Comment se présentent les choses sur le terrain ? Henri V a pu finalement traverser la Somme sur un pont non gardé. Il progresse vers le nord puis, sachant l'armée
française toute proche, il établit son camp en fond de vallée entre les bois d'Azincourt et de Tramecourt. Au Nord, l'armée française lui barre le chemin. Le choix anglais est judicieux. En
infériorité numérique, il a choisi un front de bataille étroit, bordé des bois qui protégent ses flancs d'une attaque de cavalerie. De plus, les cieux sont anglais la nuit précédant la bataille.
Une pluie lourde s'abat sans discontinuer sur les deux armées et transforme en bourbier la future zone des combats. Henri V dispose au centre sur une seule ligne ses cavaliers démontés
et sa troupe à pied et sur les ailes, en saillie (technique anglaise habituelle et éprouvée), il dispose ses archers qui se protègent à l'aide de pieux fichés en terre.
De son côté, Boucicot, après les altermoiements que l'on sait, a disposé ses forces sur 3 lignes de bataille. Il a dû accepter que quelques forces de cavalerie
s'établissent sur ses ailes pour, éventuellement, charger les archers anglais.
Les 3 premières heures de ce vendredi 25 octobre se passent en invectives et provocations diverses sans qu'aucune ligne ne bouge. En bon stratège, Henri V a compris
qu'il lui faut mener un combat défensif, les conditions d'assaut étant détestables pour le camp qui s'y risquera. Il faut donc que les français attaquent ! Il fait alors avancer ses troupes
jusqu'à portée de flèches, ce qui lui permet d'encore resserrer le front de bataille. Ne reste plus qu'à provoquer les bouillants et orgueilleux chevaliers français pour qu'ils viennent se jeter
dans le piège. Une volée de flèches suffira à déclencher l'assaut - sans ordre - de la cavalerie placée sur les ailes et qui sera anéantie en quelques minutes. Devant ce spectacle, la 1ère ligne
française s'ébranle et avance lentement en s'embourbant dans le terrain spongieux, sous une pluie de flèches anglaises.
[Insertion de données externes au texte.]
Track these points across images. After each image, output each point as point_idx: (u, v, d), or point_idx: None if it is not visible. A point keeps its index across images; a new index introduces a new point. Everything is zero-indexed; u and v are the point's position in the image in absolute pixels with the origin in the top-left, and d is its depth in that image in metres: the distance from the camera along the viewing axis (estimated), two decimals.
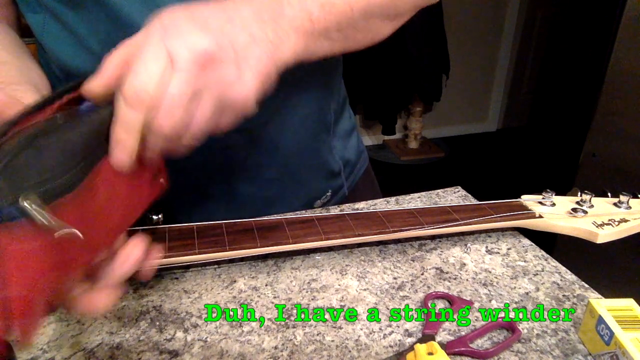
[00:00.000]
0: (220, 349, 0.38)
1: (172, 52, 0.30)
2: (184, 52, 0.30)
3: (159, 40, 0.30)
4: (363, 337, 0.39)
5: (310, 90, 0.53)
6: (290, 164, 0.56)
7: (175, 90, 0.30)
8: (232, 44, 0.32)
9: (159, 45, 0.30)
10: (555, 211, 0.52)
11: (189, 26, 0.31)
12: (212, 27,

L'armée française na pas de contre-tir à proposer ! Les arbalétriers
sont trop loins et les bombardes...sont embourbées, loin de la ligne d'assaut ! Cette 1ère ligne parvient enfin au contact et commence à ébranler la ligne anglaise. Henri V est désarçonné
et à deux doigts d'être pris ou tué mais alors les archers placés en saillie sur les côtés de la ligne anglaise attaque de flanc les français, tuant ou faisant prisonniers un grand
nombre de chevaliers empêtrés dans leurs armures et dans la boue. Dans une confusion extrême, les principaux princes étant déjà pris ou tués, la 2ème ligne française puis la 3ème viennent au
contact sans pouvoir retourner la situation.
Les pertes françaises sont terribles pour la noblesse et l'administration royale : 5.000 chevaliers dont 7 princes de sang sont tués et 1.000 faits
prisonniers. Les pertes en hommes d'armes sont mal connues (ce n'était sans doute pas très important à l'époque !). Il est probable que devant le désastre subi par les chevaliers
amassés en 1ère ligne, la "piètaille", sans chefs, ait fait piteusement retraite, l'affaire étant trop mal engagée. Côté anglais les pertes sont ridiculeusement faibles (13 chevaliers et une
centaine de soldats !)
Avec Azincourt, c'est le glas de la chevalerie qui sonne ! Ses méthodes de combat individualistes et irréfléchies sont dépassées car désastreuses face à des troupes
entraînées et disciplinées.
La revanche viendra 30 ans après, sous le Dauphin, futur Charles VII avec la levée du siège d'Orléans, les combats sur la Loire et la victoire de Patay (dans
laquelle la mythique Jeanne d'Arc, l'improbable bergère de Domrémy, ne fut pour rien, n'ayant pas pris part aux combats !).